Ben, şimdi, burada istihbaratın Emniyetten ayrılmasını doğru bulmam çünkü neden? Geçmiş tarihlerde istihbaratın hükûmetleri aşarak başka yerlere bilgi taşıdığını gördük. Emniyet sonuçta siyasi kadronun kontrolü ve denetimi altındadır. Kendi siyasi çıkarlarına uygun kullanılmayıp devletin politika ve menfaatleri çerçevesinde yönetilirse Emniyet teşkilatının yapamayacağı, başaramayacağı bir iş yoktur. Dünyanın hiçbir yerinde terör olaylarını yüzde yüz önleyebilen bir istihbarat teşkilatı da yok zaten. Buna rağmen Türkiye'de önleme sayısı çok yüksek boyutlarda. Bir zafiyet vardı, şimdi bu zafiyet de ortadan kaldırılıyor aşağı yukarı ama gene de yüzde yüz önleyecekler diye bir şey söz konusu değil.

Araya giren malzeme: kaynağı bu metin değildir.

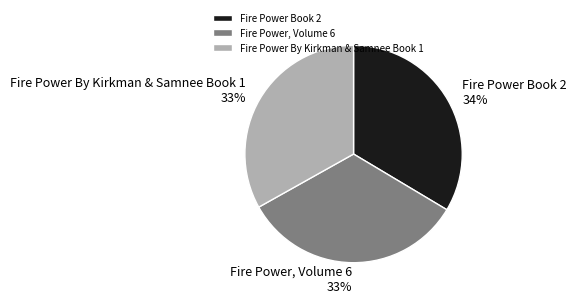

Is there a majority slice in this chart?

No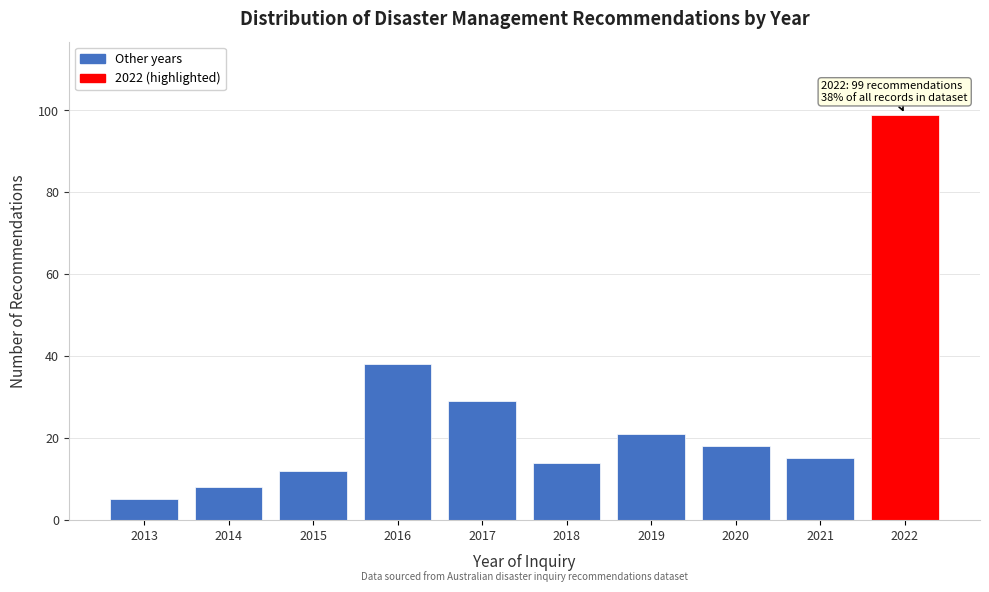

Reading left to right, list all the values displayed in this chart.

2013=5	2014=8	2015=12	2016=38	2017=29	2018=14	2019=21	2020=18	2021=15	2022=99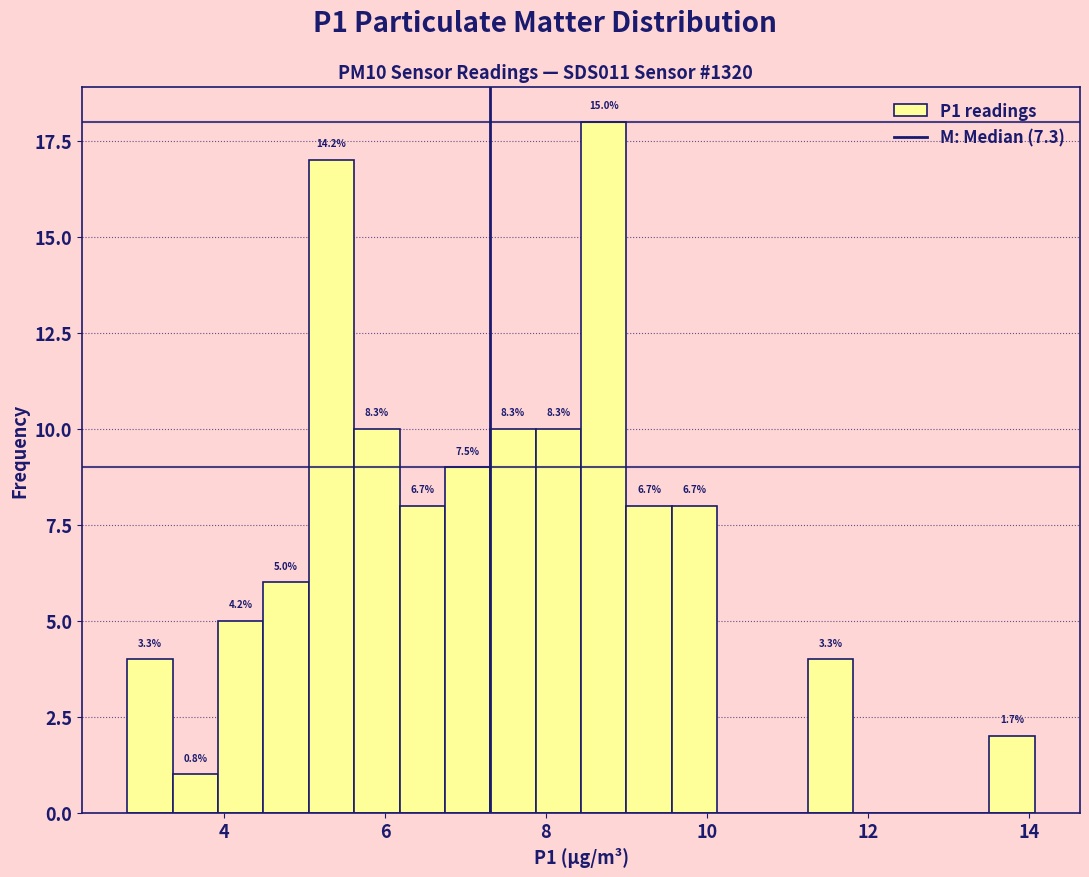

Read against the x-axis, roughly where is the centre of the tallest bar?

8.8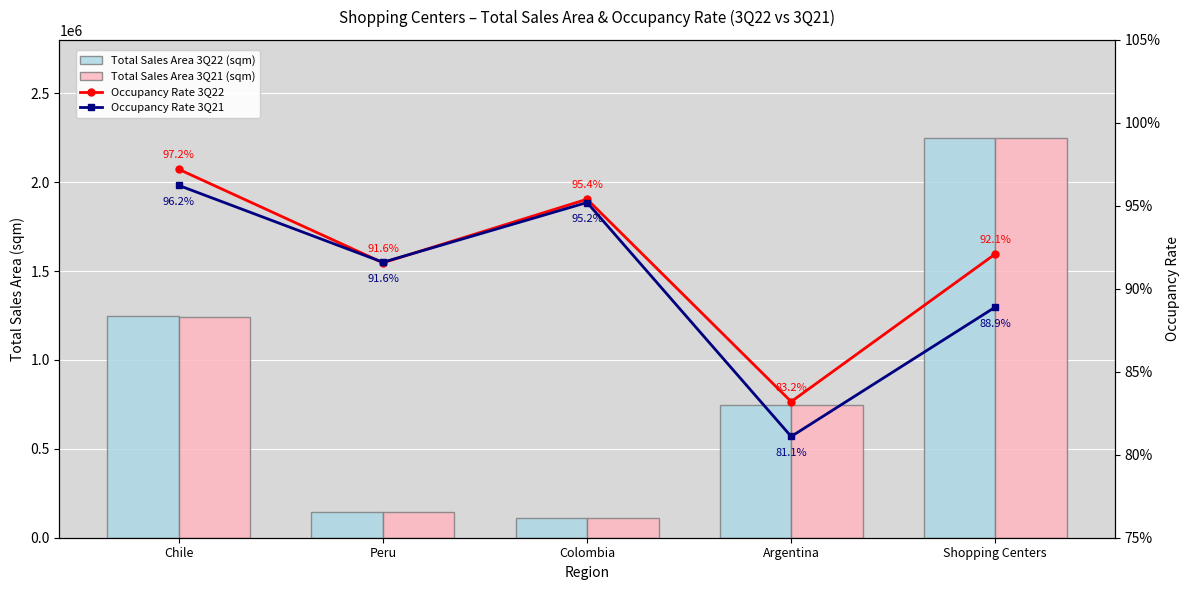

Is the value of Occupancy Rate 3Q21 at Chile greater than the value of Total Sales Area 3Q21 (sqm) at Chile?

No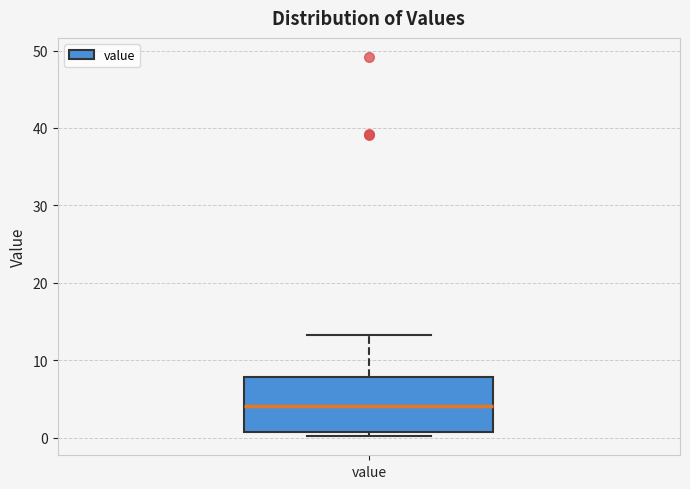

Where does the median line of the box for value sit on the y-axis? The values are not printed on the chart, so give them approximately, as read against the axis.

4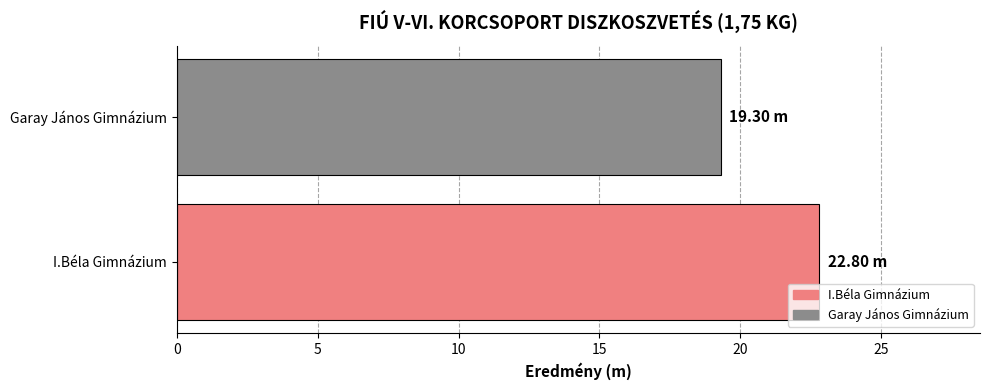

How many data points are above 22?

1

Tabii, ihtisaslaşma iyi bir şey ama sonuç olarak Millî İstihbarat Teşkilatını da iç istihbarattan koparamazsınız çünkü o da bir yerde devletin, Cumhurbaşkanının, Başbakanın verdiği talimatları veya içerdeki istihbarat örgütünün yanlışı varsa onu da ortaya çıkarma konusunda zaman zaman özel talimatlar, görevler alabilir ama dış istihbaratı çok fazla güçlendirmemizin gereği açıkça ortada. Kolay bir iş değil tabii, yüksek maliyetleri olan bir şey. Artık Türkiye'nin böyle bir imkânı var, güçlü bir Türk diasporası var artık. Bugün dünyanın her tarafına, Kuzey Kutbu'na gidin, orada bir Türk var yani. Dolayısıyla, bu konuda, örgütlenme konusunda ben Türkiye'nin başka devletler kadar şanslı olduğunu düşünüyorum. Devletimiz dediğimiz gibi eskiye göre çok daha zengin, çok daha güçlü. Mesela bizim 2 helikopterimiz vardı güneydoğuda, bugün her vilayette 5 helikopter var, hepsi de silahlı ve gece görüş dürbününe sahip ya yani olağanüstü teknik imkânlara sahip. Mühim olan, bunu güçlü insan unsuruyla teçhiz etmek suretiyle meseleleri çözüme doğru kavuşturmak ama bu işin temeli de halk desteğidir. Halk desteği olmadıktan sonra dünyanın en ileri teknolojik silahlarına sahip olun, bir şey ifade etmez yani. Önemli olan yaşatmayı başarabilmek yani onu becermek lazım.